A favourite book is Basil Pennington’s Engaging the World with Merton: on retreat in Tom’s hermitage, first published in 1988. This passage is an admonishment to me:
Of course, we can’t all have a carefree life. But we can at least move in that direction. We fill our lives with so many unnecessary cares-even we monks. When the monks here were changing over to private cells, Tom [Merton] urged them to build them as places of prayer and to think of them that way and not as places to establish a private kingdom of which they would have all the care. How much we all tend to clutter our lives with things and projects we don’t really need, and then we have to take care of them. [. . .]
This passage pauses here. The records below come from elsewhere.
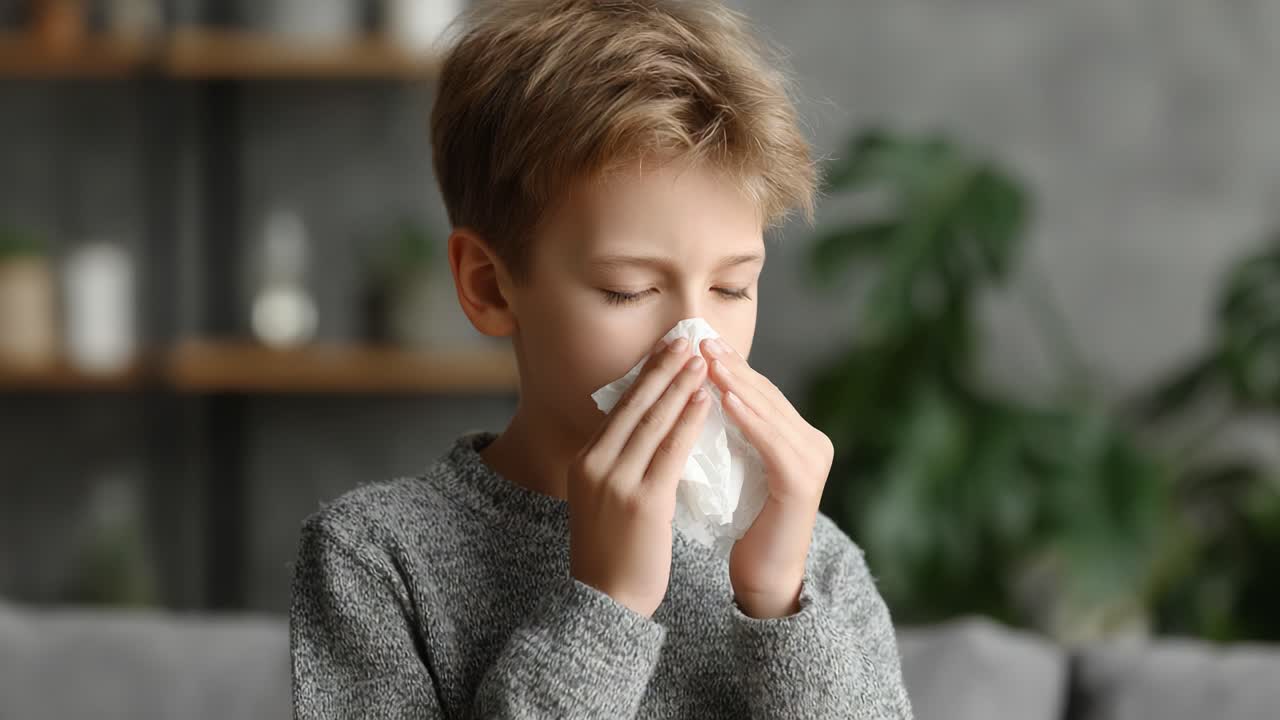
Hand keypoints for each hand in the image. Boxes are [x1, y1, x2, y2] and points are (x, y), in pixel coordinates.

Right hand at [569, 336, 712, 617]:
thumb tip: (646, 437)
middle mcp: (595, 464)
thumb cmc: (612, 555)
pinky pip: (670, 450)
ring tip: (702, 358)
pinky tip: (705, 400)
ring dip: (680, 385)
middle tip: (685, 339)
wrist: (606, 602)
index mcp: (585, 462)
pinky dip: (688, 420)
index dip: (644, 377)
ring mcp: (616, 480)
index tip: (665, 351)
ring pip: (653, 421)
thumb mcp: (604, 501)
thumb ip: (620, 467)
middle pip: (633, 405)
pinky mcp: (642, 500)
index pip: (619, 409)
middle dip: (661, 368)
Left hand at [699, 337, 833, 618]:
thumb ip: (725, 433)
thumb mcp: (731, 466)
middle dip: (730, 365)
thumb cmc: (741, 524)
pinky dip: (747, 418)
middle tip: (700, 338)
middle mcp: (812, 442)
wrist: (763, 576)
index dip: (729, 366)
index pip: (758, 392)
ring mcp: (812, 460)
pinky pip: (770, 441)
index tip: (696, 341)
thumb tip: (688, 391)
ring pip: (768, 412)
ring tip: (708, 359)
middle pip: (764, 394)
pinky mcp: (802, 481)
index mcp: (795, 436)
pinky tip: (724, 398)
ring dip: (736, 382)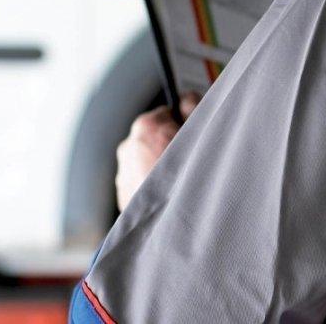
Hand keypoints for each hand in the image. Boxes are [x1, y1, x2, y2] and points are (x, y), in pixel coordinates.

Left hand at [115, 92, 199, 211]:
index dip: (182, 123)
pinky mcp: (123, 199)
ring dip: (160, 169)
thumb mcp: (202, 132)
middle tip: (191, 162)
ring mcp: (123, 176)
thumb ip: (194, 107)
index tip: (192, 135)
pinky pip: (140, 185)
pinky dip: (153, 189)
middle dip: (170, 146)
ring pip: (145, 163)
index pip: (165, 113)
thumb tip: (186, 98)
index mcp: (145, 127)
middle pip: (153, 139)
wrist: (178, 228)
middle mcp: (128, 148)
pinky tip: (172, 199)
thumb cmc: (193, 179)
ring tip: (182, 185)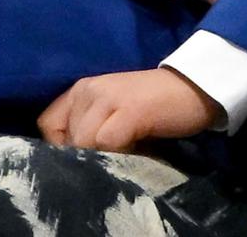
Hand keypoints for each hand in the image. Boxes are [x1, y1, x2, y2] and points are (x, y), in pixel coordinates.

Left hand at [37, 68, 222, 151]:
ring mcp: (108, 98)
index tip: (89, 152)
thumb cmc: (155, 105)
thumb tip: (72, 159)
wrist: (198, 87)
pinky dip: (119, 154)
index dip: (63, 145)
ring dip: (102, 156)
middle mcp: (89, 89)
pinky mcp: (129, 110)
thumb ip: (90, 127)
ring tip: (127, 151)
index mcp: (83, 88)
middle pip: (67, 139)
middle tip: (117, 153)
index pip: (48, 125)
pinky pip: (106, 143)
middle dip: (86, 154)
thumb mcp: (112, 113)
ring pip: (84, 143)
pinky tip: (138, 149)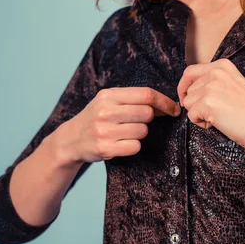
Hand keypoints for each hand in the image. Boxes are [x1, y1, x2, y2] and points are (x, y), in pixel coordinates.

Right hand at [54, 87, 180, 163]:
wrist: (71, 140)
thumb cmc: (97, 118)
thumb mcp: (108, 101)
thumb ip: (133, 99)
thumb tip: (168, 104)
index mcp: (108, 95)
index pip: (146, 95)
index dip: (164, 102)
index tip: (174, 109)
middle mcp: (105, 111)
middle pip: (147, 113)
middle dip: (149, 119)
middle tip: (138, 122)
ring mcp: (104, 131)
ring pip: (143, 131)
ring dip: (140, 133)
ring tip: (124, 132)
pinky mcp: (106, 148)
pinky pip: (136, 147)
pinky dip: (133, 146)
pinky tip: (121, 143)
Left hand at [177, 58, 244, 152]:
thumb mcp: (236, 85)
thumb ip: (216, 82)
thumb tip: (190, 90)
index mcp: (222, 66)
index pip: (190, 72)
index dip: (185, 87)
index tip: (186, 98)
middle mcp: (215, 73)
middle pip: (188, 90)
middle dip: (195, 104)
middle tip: (215, 113)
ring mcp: (211, 87)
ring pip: (188, 103)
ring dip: (199, 114)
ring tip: (219, 119)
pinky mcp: (208, 103)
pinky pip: (191, 116)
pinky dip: (202, 124)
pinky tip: (218, 124)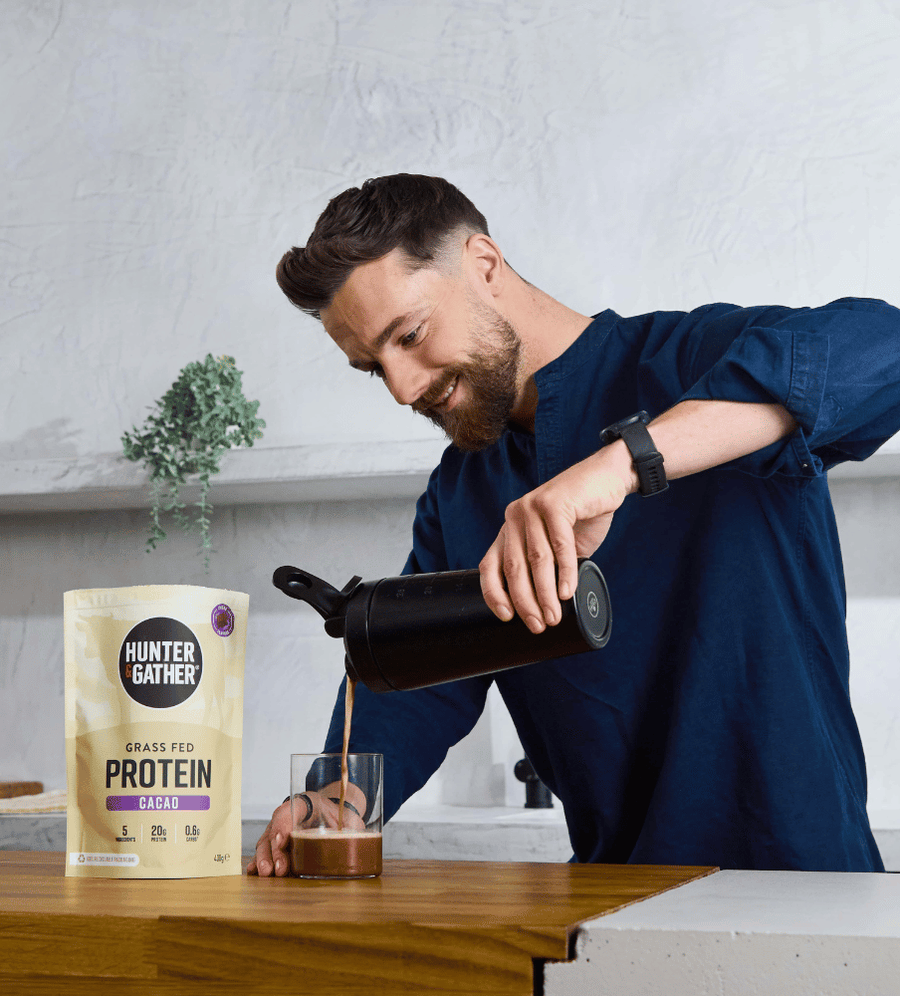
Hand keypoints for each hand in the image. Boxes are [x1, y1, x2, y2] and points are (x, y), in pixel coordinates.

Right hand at [247, 782, 367, 876]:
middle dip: (275, 851)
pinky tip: (253, 871)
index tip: (283, 839)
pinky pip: (264, 850)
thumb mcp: (350, 819)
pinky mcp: (276, 843)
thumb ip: (354, 829)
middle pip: (276, 829)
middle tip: (279, 869)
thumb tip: (361, 841)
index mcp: (308, 802)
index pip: (292, 809)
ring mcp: (280, 828)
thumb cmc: (340, 815)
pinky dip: (257, 861)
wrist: (333, 812)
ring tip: (267, 874)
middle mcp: (289, 814)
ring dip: (265, 858)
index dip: (285, 824)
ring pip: (266, 841)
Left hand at [479, 443, 634, 632]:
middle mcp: (514, 516)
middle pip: (513, 567)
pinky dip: (565, 572)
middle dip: (525, 601)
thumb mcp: (557, 544)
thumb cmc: (582, 516)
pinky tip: (568, 591)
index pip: (490, 565)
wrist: (607, 479)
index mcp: (509, 529)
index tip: (507, 617)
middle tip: (538, 624)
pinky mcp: (555, 503)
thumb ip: (546, 566)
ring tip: (554, 616)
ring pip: (536, 559)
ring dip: (545, 593)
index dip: (494, 594)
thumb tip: (544, 606)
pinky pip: (559, 545)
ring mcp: (532, 507)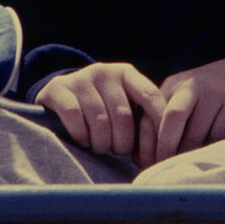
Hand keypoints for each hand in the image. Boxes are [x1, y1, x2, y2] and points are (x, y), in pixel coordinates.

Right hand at [35, 62, 164, 161]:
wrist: (59, 93)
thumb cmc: (100, 106)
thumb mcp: (121, 102)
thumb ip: (140, 115)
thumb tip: (165, 145)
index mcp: (127, 74)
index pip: (151, 96)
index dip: (158, 124)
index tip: (160, 148)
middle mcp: (105, 72)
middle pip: (123, 115)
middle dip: (123, 142)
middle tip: (119, 151)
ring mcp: (81, 78)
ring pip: (99, 120)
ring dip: (102, 143)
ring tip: (101, 148)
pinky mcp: (58, 89)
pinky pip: (74, 116)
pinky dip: (81, 134)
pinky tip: (83, 141)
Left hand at [150, 56, 224, 165]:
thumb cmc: (209, 93)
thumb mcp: (184, 97)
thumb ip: (164, 119)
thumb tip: (144, 156)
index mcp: (173, 85)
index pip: (150, 117)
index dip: (147, 145)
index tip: (147, 164)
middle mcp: (192, 86)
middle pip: (172, 120)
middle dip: (166, 149)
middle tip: (166, 168)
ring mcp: (215, 92)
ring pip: (196, 132)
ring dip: (190, 153)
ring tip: (188, 163)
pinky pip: (219, 135)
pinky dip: (212, 148)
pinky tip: (210, 151)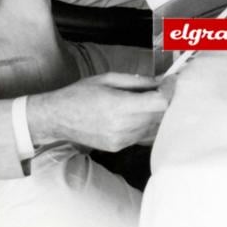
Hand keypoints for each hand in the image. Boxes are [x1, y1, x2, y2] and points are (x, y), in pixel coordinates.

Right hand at [27, 73, 169, 151]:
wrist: (57, 118)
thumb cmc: (80, 94)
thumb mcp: (108, 79)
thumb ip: (138, 81)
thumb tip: (162, 80)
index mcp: (119, 106)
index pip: (159, 102)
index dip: (169, 90)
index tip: (170, 80)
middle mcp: (123, 127)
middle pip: (161, 115)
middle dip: (167, 100)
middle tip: (164, 87)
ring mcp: (122, 140)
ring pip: (155, 127)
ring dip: (159, 113)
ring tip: (152, 99)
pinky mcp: (120, 147)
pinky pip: (144, 136)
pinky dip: (149, 124)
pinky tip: (142, 113)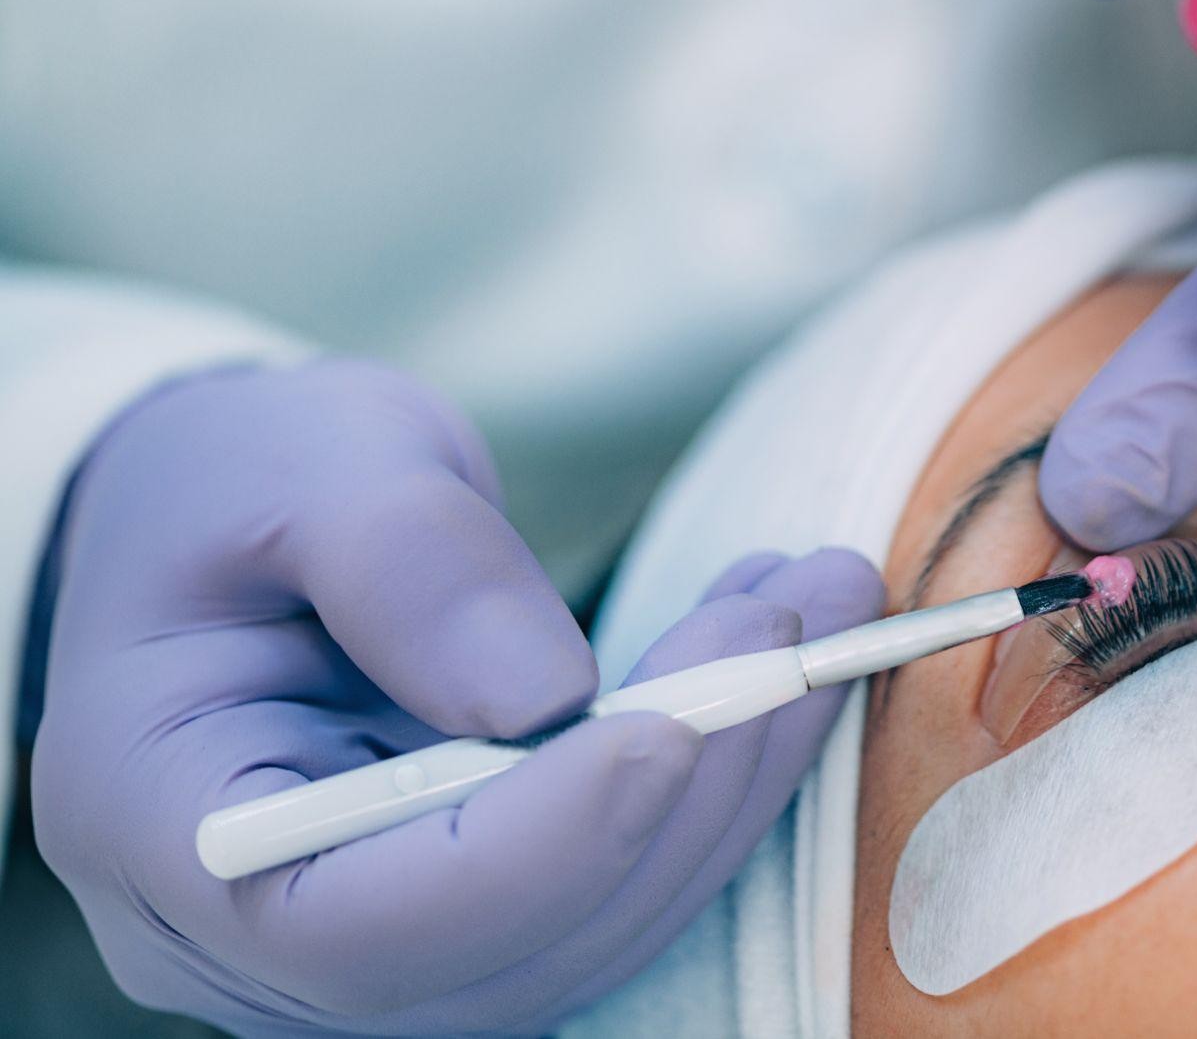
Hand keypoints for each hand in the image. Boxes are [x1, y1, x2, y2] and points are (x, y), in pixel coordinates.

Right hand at [30, 360, 881, 1035]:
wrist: (233, 521)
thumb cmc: (239, 483)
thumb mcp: (303, 465)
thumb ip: (406, 565)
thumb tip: (547, 694)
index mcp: (168, 827)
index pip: (353, 922)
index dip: (534, 847)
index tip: (669, 723)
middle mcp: (263, 937)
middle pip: (508, 942)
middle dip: (681, 785)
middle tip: (798, 616)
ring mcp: (380, 942)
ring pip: (594, 926)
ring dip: (732, 773)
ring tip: (817, 600)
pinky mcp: (476, 910)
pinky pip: (618, 881)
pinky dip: (716, 773)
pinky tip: (776, 648)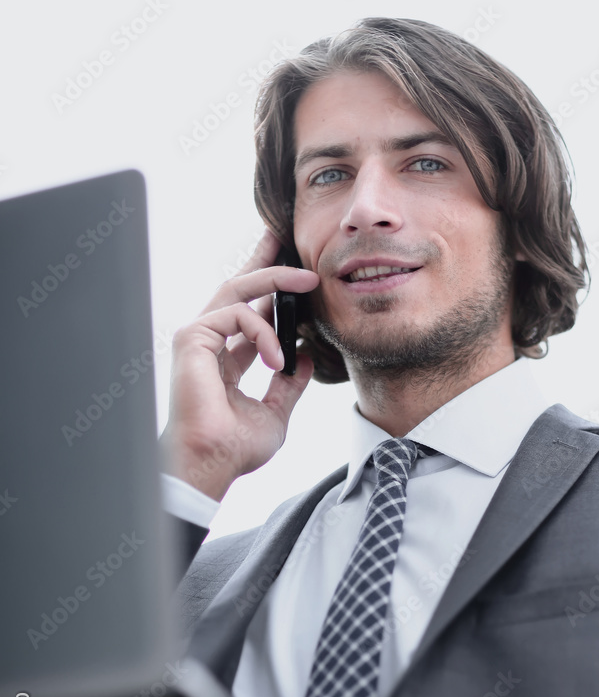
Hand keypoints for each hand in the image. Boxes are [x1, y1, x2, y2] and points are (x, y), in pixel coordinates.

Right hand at [159, 230, 320, 499]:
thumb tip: (304, 356)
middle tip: (284, 233)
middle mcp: (209, 343)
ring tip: (309, 282)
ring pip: (237, 290)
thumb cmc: (234, 447)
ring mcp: (198, 338)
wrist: (212, 463)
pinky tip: (277, 358)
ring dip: (275, 279)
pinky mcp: (192, 338)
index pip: (249, 314)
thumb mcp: (276, 412)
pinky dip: (263, 332)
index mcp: (225, 359)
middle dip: (264, 259)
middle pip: (237, 288)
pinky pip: (236, 314)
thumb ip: (288, 384)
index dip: (269, 289)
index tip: (292, 270)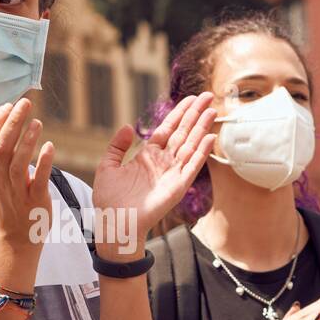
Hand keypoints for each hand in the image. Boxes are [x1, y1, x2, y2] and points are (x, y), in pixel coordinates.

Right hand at [0, 98, 52, 253]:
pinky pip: (38, 180)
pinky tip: (50, 146)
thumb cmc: (9, 199)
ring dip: (27, 140)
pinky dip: (44, 162)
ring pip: (17, 163)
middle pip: (0, 147)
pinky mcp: (35, 200)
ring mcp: (16, 191)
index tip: (7, 105)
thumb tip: (2, 118)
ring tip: (38, 122)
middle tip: (25, 103)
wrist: (16, 236)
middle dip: (11, 122)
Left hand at [90, 93, 215, 258]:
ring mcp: (172, 173)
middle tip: (207, 96)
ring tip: (212, 111)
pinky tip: (210, 138)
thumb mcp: (108, 166)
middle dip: (195, 114)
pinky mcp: (178, 186)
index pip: (168, 129)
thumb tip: (128, 126)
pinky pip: (192, 166)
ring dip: (202, 128)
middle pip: (183, 132)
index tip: (190, 99)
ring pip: (191, 145)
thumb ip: (117, 146)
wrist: (115, 223)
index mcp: (148, 156)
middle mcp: (163, 162)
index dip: (179, 113)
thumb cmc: (109, 200)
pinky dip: (202, 152)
I look at the clutter of my own life. That is really what is at issue. I have to learn to say “no” to the little things that clutter: the book reviews and prefaces, the talks to students and ladies’ guilds. The gardening is OK; I need the fresh air and exercise. But I have to avoid other projects. If I can get a handle on the clutter and the correspondence, my life could be a bit more free. Still, something more radical than that is perhaps needed, at least for a while. As Tom [Merton] says in his Thoughts in Solitude, to be a person implies freedom and responsibility. Both of these call for a certain interior solitude. But a cluttered or too-full life-full of activities and concerns leaves little interior-solitude. Most people are, in fact, afraid of facing their own interior solitude. They flee from it, deliberately filling their lives with people, if they can, and with things. And in so doing they lose their freedom and become irresponsible not responsible to many of the basic human needs around them and even in their own lives. They become addictively dependent on their chosen clutter. I am told that the average American allows television to fill a quarter of his time. What an investment of life! One of the reasons Tom was able to accomplish so much was that he was free from television and spectator sports. [I’m not guilty of this problem!] He preferred to play life’s game rather than watch others play it. He didn’t watch the Vietnam War or the race riots on TV. He heard about them, prayed, and acted, doing all he could to bring healing and peace. An uncluttered life gives a lot more freedom to be a responsive person.
– M Basil Pennington OCSO. Engaging the World with Merton, (Brewster, Mass.: Paraclete, 2005) pp. 103-4.